**Input for this task**
----------------------------------------

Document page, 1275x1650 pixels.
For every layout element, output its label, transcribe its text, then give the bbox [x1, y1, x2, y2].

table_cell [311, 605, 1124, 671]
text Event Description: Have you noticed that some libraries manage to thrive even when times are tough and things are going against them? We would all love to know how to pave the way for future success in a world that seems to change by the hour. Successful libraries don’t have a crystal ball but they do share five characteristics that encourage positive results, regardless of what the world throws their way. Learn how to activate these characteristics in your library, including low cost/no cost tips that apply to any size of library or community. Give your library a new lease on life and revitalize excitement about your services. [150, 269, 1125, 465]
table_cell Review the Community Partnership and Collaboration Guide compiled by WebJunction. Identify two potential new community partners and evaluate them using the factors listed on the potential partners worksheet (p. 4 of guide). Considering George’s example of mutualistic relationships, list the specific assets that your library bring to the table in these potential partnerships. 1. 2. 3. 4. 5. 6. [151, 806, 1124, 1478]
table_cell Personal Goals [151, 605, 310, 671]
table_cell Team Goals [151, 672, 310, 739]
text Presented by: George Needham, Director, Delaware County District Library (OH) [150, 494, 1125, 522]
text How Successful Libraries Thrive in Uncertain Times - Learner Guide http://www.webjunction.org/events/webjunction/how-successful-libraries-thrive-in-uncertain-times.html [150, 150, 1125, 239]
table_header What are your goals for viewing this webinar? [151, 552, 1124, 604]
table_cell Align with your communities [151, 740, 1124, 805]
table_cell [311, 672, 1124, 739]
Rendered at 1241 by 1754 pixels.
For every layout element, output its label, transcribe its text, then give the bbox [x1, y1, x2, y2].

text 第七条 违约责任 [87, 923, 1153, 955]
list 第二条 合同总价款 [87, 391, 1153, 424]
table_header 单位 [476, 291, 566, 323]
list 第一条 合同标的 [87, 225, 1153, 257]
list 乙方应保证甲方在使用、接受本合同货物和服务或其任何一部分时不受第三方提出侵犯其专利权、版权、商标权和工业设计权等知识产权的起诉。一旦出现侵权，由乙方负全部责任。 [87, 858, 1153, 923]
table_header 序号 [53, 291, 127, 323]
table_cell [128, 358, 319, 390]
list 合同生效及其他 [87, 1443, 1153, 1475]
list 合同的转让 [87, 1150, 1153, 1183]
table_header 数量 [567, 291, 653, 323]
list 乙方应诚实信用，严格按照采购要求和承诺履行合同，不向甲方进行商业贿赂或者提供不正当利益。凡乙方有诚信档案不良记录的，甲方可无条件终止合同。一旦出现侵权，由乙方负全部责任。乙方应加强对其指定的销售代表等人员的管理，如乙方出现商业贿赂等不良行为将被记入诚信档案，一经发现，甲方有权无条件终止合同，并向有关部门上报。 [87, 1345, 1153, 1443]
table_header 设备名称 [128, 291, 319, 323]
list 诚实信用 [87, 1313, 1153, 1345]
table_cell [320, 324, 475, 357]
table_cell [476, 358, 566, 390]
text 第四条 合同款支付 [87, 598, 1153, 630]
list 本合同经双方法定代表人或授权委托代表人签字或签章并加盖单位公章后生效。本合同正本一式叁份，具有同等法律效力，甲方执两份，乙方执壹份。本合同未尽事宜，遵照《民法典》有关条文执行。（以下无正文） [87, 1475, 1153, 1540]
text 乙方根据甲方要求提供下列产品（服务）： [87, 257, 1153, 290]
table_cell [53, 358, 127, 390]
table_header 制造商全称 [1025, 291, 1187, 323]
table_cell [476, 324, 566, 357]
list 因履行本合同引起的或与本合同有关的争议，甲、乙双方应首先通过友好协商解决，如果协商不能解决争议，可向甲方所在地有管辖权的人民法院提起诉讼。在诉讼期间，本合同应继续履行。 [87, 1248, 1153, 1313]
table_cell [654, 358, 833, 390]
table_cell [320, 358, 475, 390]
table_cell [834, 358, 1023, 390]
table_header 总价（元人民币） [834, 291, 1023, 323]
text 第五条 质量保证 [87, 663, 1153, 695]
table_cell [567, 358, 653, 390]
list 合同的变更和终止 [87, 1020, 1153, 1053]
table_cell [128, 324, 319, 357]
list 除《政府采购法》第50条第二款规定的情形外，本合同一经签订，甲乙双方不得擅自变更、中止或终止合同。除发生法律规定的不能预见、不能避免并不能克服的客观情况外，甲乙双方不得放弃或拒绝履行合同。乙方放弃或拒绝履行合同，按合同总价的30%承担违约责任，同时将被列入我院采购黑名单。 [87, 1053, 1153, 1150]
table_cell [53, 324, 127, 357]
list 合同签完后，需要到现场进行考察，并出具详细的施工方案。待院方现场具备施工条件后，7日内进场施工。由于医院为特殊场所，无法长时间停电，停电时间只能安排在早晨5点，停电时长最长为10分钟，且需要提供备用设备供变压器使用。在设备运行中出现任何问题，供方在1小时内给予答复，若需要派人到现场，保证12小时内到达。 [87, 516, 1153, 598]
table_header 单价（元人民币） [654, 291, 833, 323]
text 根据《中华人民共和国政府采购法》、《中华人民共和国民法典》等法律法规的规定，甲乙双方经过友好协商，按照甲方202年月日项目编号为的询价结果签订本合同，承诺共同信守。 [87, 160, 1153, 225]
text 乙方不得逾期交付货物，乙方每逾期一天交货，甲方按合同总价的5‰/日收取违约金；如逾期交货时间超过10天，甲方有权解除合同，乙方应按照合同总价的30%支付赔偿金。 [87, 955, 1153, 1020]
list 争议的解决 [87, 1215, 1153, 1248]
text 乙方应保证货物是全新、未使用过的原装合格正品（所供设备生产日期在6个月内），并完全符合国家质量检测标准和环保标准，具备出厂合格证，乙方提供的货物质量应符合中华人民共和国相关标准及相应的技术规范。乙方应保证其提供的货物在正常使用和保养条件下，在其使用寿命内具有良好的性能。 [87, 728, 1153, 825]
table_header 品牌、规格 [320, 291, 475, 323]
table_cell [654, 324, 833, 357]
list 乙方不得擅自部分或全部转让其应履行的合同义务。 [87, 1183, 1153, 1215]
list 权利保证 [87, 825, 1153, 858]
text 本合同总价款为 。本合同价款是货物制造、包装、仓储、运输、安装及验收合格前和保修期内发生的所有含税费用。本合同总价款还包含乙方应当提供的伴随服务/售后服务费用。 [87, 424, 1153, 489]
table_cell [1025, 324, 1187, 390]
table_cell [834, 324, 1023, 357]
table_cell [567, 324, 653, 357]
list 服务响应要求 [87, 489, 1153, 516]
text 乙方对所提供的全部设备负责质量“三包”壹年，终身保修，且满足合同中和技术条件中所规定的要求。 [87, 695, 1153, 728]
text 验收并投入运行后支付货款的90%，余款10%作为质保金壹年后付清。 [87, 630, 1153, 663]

----------------------------------------

**Required work**
Return the entries above word for word.

**Answer**
Document page, 1275x1650 pixels.
For every layout element, output its label, transcribe its text, then give the bbox [x1, y1, x2, y2].

table_cell [311, 605, 1124, 671]
text Event Description: Have you noticed that some libraries manage to thrive even when times are tough and things are going against them? We would all love to know how to pave the way for future success in a world that seems to change by the hour. Successful libraries don’t have a crystal ball but they do share five characteristics that encourage positive results, regardless of what the world throws their way. Learn how to activate these characteristics in your library, including low cost/no cost tips that apply to any size of library or community. Give your library a new lease on life and revitalize excitement about your services. [150, 269, 1125, 465]
table_cell Review the Community Partnership and Collaboration Guide compiled by WebJunction. Identify two potential new community partners and evaluate them using the factors listed on the potential partners worksheet (p. 4 of guide). Considering George’s example of mutualistic relationships, list the specific assets that your library bring to the table in these potential partnerships. 1. 2. 3. 4. 5. 6. [151, 806, 1124, 1478]
table_cell Personal Goals [151, 605, 310, 671]
table_cell Team Goals [151, 672, 310, 739]
text Presented by: George Needham, Director, Delaware County District Library (OH) [150, 494, 1125, 522]
text How Successful Libraries Thrive in Uncertain Times - Learner Guide http://www.webjunction.org/events/webjunction/how-successful-libraries-thrive-in-uncertain-times.html [150, 150, 1125, 239]
table_header What are your goals for viewing this webinar? [151, 552, 1124, 604]
table_cell Align with your communities [151, 740, 1124, 805]
table_cell [311, 672, 1124, 739]
Rendered at 1241 by 1754 pixels.
For every layout element, output its label, transcribe its text, then give the bbox [x1, y1, x2, y2].

text 第七条 违约责任 [87, 923, 1153, 955]
list 第二条 合同总价款 [87, 391, 1153, 424]
table_header 单位 [476, 291, 566, 323]
list 第一条 合同标的 [87, 225, 1153, 257]
list 乙方应保证甲方在使用、接受本合同货物和服务或其任何一部分时不受第三方提出侵犯其专利权、版权、商标权和工业设计权等知识产权的起诉。一旦出现侵权，由乙方负全部责任。 [87, 858, 1153, 923]
table_header 序号 [53, 291, 127, 323]
table_cell [128, 358, 319, 390]
list 合同生效及其他 [87, 1443, 1153, 1475]
list 合同的转让 [87, 1150, 1153, 1183]
table_header 数量 [567, 291, 653, 323]
list 乙方应诚实信用，严格按照采购要求和承诺履行合同，不向甲方进行商业贿赂或者提供不正当利益。凡乙方有诚信档案不良记录的，甲方可无条件终止合同。一旦出现侵权，由乙方负全部责任。乙方应加强对其指定的销售代表等人员的管理，如乙方出现商业贿赂等不良行为将被记入诚信档案，一经发现，甲方有权无条件终止合同，并向有关部门上报。 [87, 1345, 1153, 1443]
table_header 设备名称 [128, 291, 319, 323]
list 诚实信用 [87, 1313, 1153, 1345]
table_cell [320, 324, 475, 357]
table_cell [476, 358, 566, 390]
text 第四条 合同款支付 [87, 598, 1153, 630]
list 本合同经双方法定代表人或授权委托代表人签字或签章并加盖单位公章后生效。本合同正本一式叁份，具有同等法律效力，甲方执两份，乙方执壹份。本合同未尽事宜，遵照《民法典》有关条文执行。（以下无正文） [87, 1475, 1153, 1540]
text 乙方根据甲方要求提供下列产品（服务）： [87, 257, 1153, 290]
table_cell [53, 358, 127, 390]
table_header 制造商全称 [1025, 291, 1187, 323]
table_cell [476, 324, 566, 357]
list 因履行本合同引起的或与本合同有关的争议，甲、乙双方应首先通过友好协商解决，如果协商不能解决争议，可向甲方所在地有管辖权的人民法院提起诉讼。在诉讼期间，本合同应继续履行。 [87, 1248, 1153, 1313]
table_cell [654, 358, 833, 390]
table_cell [320, 358, 475, 390]
table_cell [834, 358, 1023, 390]
table_header 总价（元人民币） [834, 291, 1023, 323]
text 第五条 质量保证 [87, 663, 1153, 695]
table_cell [567, 358, 653, 390]
list 合同的变更和终止 [87, 1020, 1153, 1053]
table_cell [128, 324, 319, 357]
list 除《政府采购法》第50条第二款规定的情形外，本合同一经签订，甲乙双方不得擅自变更、中止或终止合同。除发生法律规定的不能预见、不能避免并不能克服的客观情况外，甲乙双方不得放弃或拒绝履行合同。乙方放弃或拒绝履行合同，按合同总价的30%承担违约责任，同时将被列入我院采购黑名单。 [87, 1053, 1153, 1150]
table_cell [53, 324, 127, 357]
list 合同签完后，需要到现场进行考察，并出具详细的施工方案。待院方现场具备施工条件后，7日内进场施工。由于医院为特殊场所，无法长时间停电，停电时间只能安排在早晨5点，停电时长最长为10分钟，且需要提供备用设备供变压器使用。在设备运行中出现任何问题，供方在1小时内给予答复，若需要派人到现场，保证12小时内到达。 [87, 516, 1153, 598]
table_header 单价（元人民币） [654, 291, 833, 323]
text 根据《中华人民共和国政府采购法》、《中华人民共和国民法典》等法律法规的规定，甲乙双方经过友好协商，按照甲方202年月日项目编号为的询价结果签订本合同，承诺共同信守。 [87, 160, 1153, 225]
text 乙方不得逾期交付货物，乙方每逾期一天交货，甲方按合同总价的5‰/日收取违约金；如逾期交货时间超过10天，甲方有权解除合同，乙方应按照合同总价的30%支付赔偿金。 [87, 955, 1153, 1020]
list 争议的解决 [87, 1215, 1153, 1248]
text 乙方应保证货物是全新、未使用过的原装合格正品（所供设备生产日期在6个月内），并完全符合国家质量检测标准和环保标准，具备出厂合格证，乙方提供的货物质量应符合中华人民共和国相关标准及相应的技术规范。乙方应保证其提供的货物在正常使用和保养条件下，在其使用寿命内具有良好的性能。 [87, 728, 1153, 825]
table_header 品牌、规格 [320, 291, 475, 323]
table_cell [654, 324, 833, 357]
list 乙方不得擅自部分或全部转让其应履行的合同义务。 [87, 1183, 1153, 1215]
list 权利保证 [87, 825, 1153, 858]
text 本合同总价款为 。本合同价款是货物制造、包装、仓储、运输、安装及验收合格前和保修期内发生的所有含税费用。本合同总价款还包含乙方应当提供的伴随服务/售后服务费用。 [87, 424, 1153, 489]
table_cell [1025, 324, 1187, 390]
table_cell [834, 324, 1023, 357]
table_cell [567, 324, 653, 357]
list 服务响应要求 [87, 489, 1153, 516]
text 乙方对所提供的全部设备负责质量“三包”壹年，终身保修，且满足合同中和技术条件中所规定的要求。 [87, 695, 1153, 728]
text 验收并投入运行后支付货款的90%，余款10%作为质保金壹年后付清。 [87, 630, 1153, 663]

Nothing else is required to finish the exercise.